Friday, July 12, 2013

How to Make Sense of This Ridiculous Market Situation

By George Leong

The big news for the stock market this week was the lackluster results from Alcoa Inc. (NYSE/AA)—normally a decent barometer of global industrial activity. But what’s interesting is that the stock market rallied on the results. That goes against conventional wisdom.

Actually, Alcoa beat estimates on revenues and earnings—but just barely. I believe that the fact that Alcoa didn’t fall flat on its face was something of a major relief for Wall Street. Buoyed by an averted disaster, traders began to feel good, knowing that earnings might actually be better than they thought.

As my readers know, while I feel there will continue to be opportunities to make money in this current Federal Reserve-fuelled stock market, my opinion is that it’s only because there’s a lack of any investment alternatives.

About 70% of the companies on the S&P 500 will likely beat estimates. But that’s almost entirely because those estimates came from lower expectations by Wall Street.

As I said in a recent commentary in these pages, earnings may only expand 0.7% in the first-quarter earnings season—and that’s pitiful. (Source: “Earnings Insight,” FactSet Research Systems Inc. web site, July 5, 2013.)

At the end of the first quarter, estimates had earnings growth at 4.3% in the second quarter.

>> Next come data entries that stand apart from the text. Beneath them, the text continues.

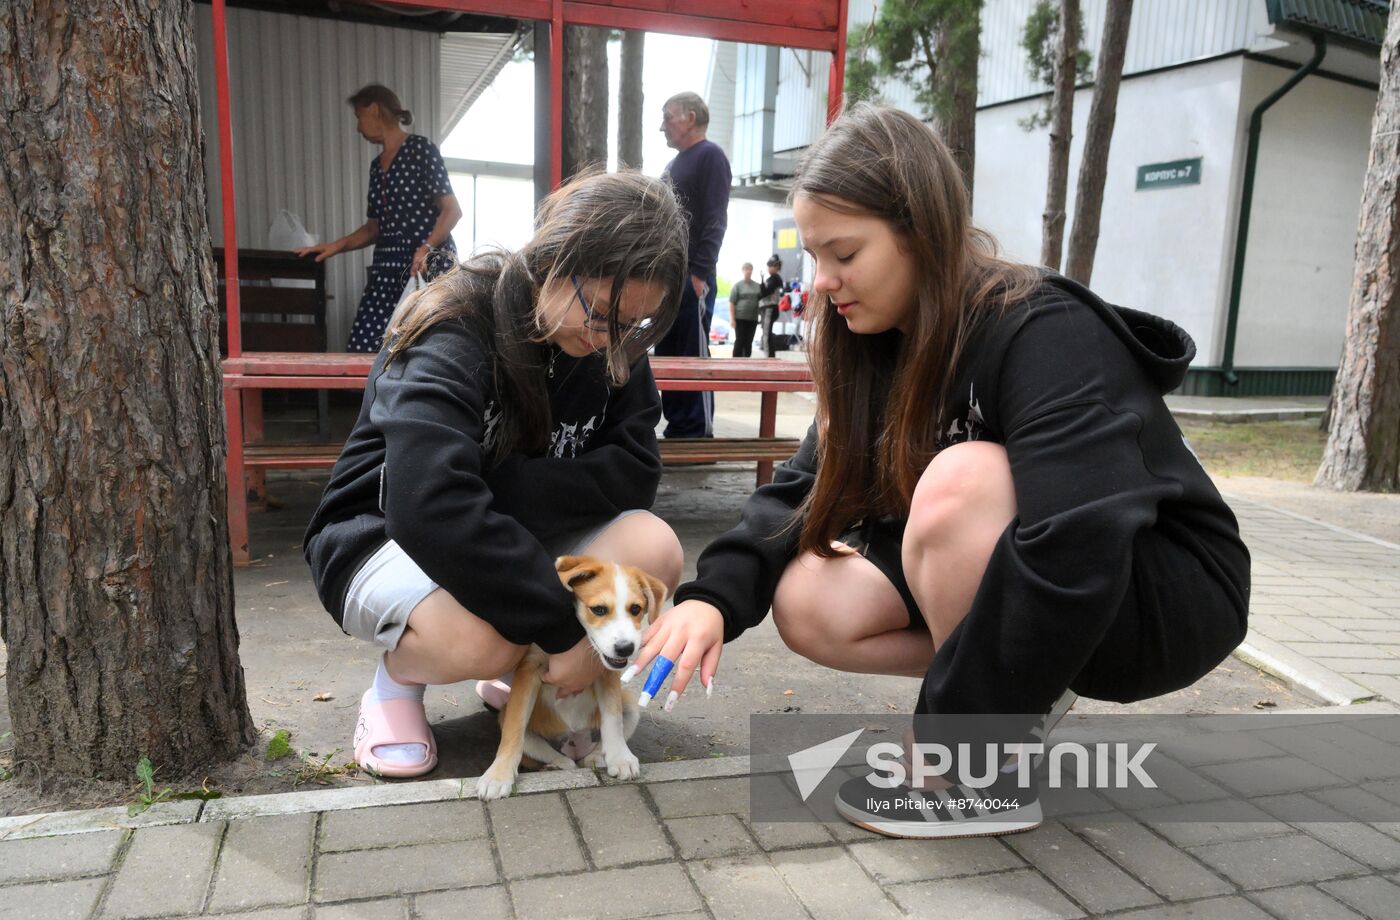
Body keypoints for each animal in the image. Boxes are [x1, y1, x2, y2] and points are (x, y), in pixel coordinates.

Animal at [476, 551, 666, 795]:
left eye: (636, 609)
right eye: (599, 609)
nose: (625, 648)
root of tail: (575, 745)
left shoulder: (606, 672)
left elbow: (613, 718)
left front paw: (620, 758)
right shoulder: (528, 670)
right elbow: (514, 729)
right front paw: (498, 776)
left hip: (630, 705)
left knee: (589, 755)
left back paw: (598, 758)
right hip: (507, 715)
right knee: (558, 759)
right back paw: (555, 765)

That’s a pretty darn big adjustment in earnings, and it’s a growth that’s still rewarding the stock market. But it really doesn’t make sense that the stock market is still moving higher—unless you consider the abundance of cheap money and dismal bond yields.

The data from FactSet predicts earnings growth will pick up in the third and fourth quarters, but like the second quarter, I do expect a downward adjustment in the growth expectations.

The oddest part of this is that as long as the second-half earnings growth beats the dismal first half, Wall Street will be happy even if the numbers really stink. If the economic recovery stalls, I’m sure Wall Street will come in and move estimates lower so they are beatable.

What all of this adjusting actually does is create an artificial earnings environment—and, in my view, that can’t be trusted.

But, by all means, you should continue to ride the gains until the stock market decides otherwise. We are not seeing normalcy here. Investors are jumping in out of fears of missing the gains, and that’s driving the stock market higher.

But be careful when riding this fool’s market.